:: TASK DESCRIPTION ::
Repeat everything in the material exactly.

__________________________________________________

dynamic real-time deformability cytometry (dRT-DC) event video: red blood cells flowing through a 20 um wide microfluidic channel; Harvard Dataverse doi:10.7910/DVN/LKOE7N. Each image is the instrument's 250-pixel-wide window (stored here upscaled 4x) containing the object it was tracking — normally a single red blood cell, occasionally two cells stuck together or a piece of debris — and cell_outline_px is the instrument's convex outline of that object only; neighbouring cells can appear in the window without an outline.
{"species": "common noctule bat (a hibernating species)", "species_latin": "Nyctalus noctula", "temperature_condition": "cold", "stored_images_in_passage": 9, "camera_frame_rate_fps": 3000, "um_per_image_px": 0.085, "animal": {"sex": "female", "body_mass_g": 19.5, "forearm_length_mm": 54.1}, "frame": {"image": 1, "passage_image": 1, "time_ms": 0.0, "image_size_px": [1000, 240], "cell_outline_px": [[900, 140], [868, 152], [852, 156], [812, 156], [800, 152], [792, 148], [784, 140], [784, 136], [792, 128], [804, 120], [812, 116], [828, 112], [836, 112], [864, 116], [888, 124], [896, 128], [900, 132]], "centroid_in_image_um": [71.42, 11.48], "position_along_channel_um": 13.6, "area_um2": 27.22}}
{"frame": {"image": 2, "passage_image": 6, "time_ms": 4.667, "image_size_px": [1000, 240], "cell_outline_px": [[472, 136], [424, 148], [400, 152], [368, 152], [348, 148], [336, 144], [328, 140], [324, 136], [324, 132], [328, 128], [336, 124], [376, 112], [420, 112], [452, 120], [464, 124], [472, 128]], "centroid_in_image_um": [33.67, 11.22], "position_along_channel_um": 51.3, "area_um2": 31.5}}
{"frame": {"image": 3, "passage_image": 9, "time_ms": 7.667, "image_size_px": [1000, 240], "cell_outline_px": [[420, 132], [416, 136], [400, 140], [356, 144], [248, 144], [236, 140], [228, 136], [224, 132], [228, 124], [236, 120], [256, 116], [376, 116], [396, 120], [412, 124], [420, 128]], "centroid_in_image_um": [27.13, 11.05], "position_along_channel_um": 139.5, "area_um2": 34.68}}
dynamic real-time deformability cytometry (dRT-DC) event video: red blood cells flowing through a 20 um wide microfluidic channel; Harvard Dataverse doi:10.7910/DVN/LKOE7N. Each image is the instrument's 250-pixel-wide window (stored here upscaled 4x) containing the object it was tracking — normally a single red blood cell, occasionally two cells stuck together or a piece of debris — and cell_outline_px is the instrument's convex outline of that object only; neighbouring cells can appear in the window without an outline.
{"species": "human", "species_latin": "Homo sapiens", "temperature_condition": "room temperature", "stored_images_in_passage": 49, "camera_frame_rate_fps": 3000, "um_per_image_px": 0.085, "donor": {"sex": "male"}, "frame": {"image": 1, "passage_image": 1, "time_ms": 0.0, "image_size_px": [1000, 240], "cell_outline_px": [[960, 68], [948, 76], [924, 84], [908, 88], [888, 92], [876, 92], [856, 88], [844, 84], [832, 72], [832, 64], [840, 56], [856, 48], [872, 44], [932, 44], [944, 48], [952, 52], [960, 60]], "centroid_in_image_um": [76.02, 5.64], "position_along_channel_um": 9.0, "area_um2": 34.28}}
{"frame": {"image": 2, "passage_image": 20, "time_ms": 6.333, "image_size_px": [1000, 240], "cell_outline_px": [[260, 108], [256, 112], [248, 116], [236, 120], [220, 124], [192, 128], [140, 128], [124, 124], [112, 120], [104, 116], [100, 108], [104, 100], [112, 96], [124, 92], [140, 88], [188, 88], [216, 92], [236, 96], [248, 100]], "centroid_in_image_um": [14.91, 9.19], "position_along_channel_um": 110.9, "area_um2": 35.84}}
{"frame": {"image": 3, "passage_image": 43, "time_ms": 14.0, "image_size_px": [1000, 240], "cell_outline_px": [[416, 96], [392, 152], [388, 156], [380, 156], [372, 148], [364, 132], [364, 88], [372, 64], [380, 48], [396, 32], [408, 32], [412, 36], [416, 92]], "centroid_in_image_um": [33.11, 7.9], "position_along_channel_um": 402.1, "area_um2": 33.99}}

__________________________________________________

:: REPLY TO THE TASK ::
dynamic real-time deformability cytometry (dRT-DC) event video: red blood cells flowing through a 20 um wide microfluidic channel; Harvard Dataverse doi:10.7910/DVN/LKOE7N. Each image is the instrument's 250-pixel-wide window (stored here upscaled 4x) containing the object it was tracking — normally a single red blood cell, occasionally two cells stuck together or a piece of debris — and cell_outline_px is the instrument's convex outline of that object only; neighbouring cells can appear in the window without an outline.
{"species": "common noctule bat (a hibernating species)", "species_latin": "Nyctalus noctula", "temperature_condition": "cold", "stored_images_in_passage": 9, "camera_frame_rate_fps": 3000, "um_per_image_px": 0.085, "animal": {"sex": "female", "body_mass_g": 19.5, "forearm_length_mm": 54.1}, "frame": {"image": 1, "passage_image": 1, "time_ms": 0.0, "image_size_px": [1000, 240], "cell_outline_px": [[900, 140], [868, 152], [852, 156], [812, 156], [800, 152], [792, 148], [784, 140], [784, 136], [792, 128], [804, 120], [812, 116], [828, 112], [836, 112], [864, 116], [888, 124], [896, 128], [900, 132]], "centroid_in_image_um": [71.42, 11.48], "position_along_channel_um": 13.6, "area_um2": 27.22}}
{"frame": {"image": 2, "passage_image": 6, "time_ms": 4.667, "image_size_px": [1000, 240], "cell_outline_px": [[472, 136], [424, 148], [400, 152], [368, 152], [348, 148], [336, 144], [328, 140], [324, 136], [324, 132], [328, 128], [336, 124], [376, 112], [420, 112], [452, 120], [464, 124], [472, 128]], "centroid_in_image_um": [33.67, 11.22], "position_along_channel_um": 51.3, "area_um2": 31.5}}
{"frame": {"image": 3, "passage_image": 9, "time_ms": 7.667, "image_size_px": [1000, 240], "cell_outline_px": [[420, 132], [416, 136], [400, 140], [356, 144], [248, 144], [236, 140], [228, 136], [224, 132], [228, 124], [236, 120], [256, 116], [376, 116], [396, 120], [412, 124], [420, 128]], "centroid_in_image_um": [27.13, 11.05], "position_along_channel_um": 139.5, "area_um2": 34.68}}
dynamic real-time deformability cytometry (dRT-DC) event video: red blood cells flowing through a 20 um wide microfluidic channel; Harvard Dataverse doi:10.7910/DVN/LKOE7N. Each image is the instrument's 250-pixel-wide window (stored here upscaled 4x) containing the object it was tracking — normally a single red blood cell, occasionally two cells stuck together or a piece of debris — and cell_outline_px is the instrument's convex outline of that object only; neighbouring cells can appear in the window without an outline.
{"species": "human", "species_latin": "Homo sapiens", "temperature_condition": "room temperature", "stored_images_in_passage": 49, "camera_frame_rate_fps": 3000, "um_per_image_px": 0.085, "donor": {"sex": "male"}, "frame": {"image": 1, "passage_image": 1, "time_ms": 0.0, "image_size_px": [1000, 240], "cell_outline_px": [[960, 68], [948, 76], [924, 84], [908, 88], [888, 92], [876, 92], [856, 88], [844, 84], [832, 72], [832, 64], [840, 56], [856, 48], [872, 44], [932, 44], [944, 48], [952, 52], [960, 60]], "centroid_in_image_um": [76.02, 5.64], "position_along_channel_um": 9.0, "area_um2": 34.28}}
{"frame": {"image": 2, "passage_image": 20, "time_ms": 6.333, "image_size_px": [1000, 240], "cell_outline_px": [[260, 108], [256, 112], [248, 116], [236, 120], [220, 124], [192, 128], [140, 128], [124, 124], [112, 120], [104, 116], [100, 108], [104, 100], [112, 96], [124, 92], [140, 88], [188, 88], [216, 92], [236, 96], [248, 100]], "centroid_in_image_um": [14.91, 9.19], "position_along_channel_um": 110.9, "area_um2": 35.84}}
{"frame": {"image": 3, "passage_image": 43, "time_ms": 14.0, "image_size_px": [1000, 240], "cell_outline_px": [[416, 96], [392, 152], [388, 156], [380, 156], [372, 148], [364, 132], [364, 88], [372, 64], [380, 48], [396, 32], [408, 32], [412, 36], [416, 92]], "centroid_in_image_um": [33.11, 7.9], "position_along_channel_um": 402.1, "area_um2": 33.99}}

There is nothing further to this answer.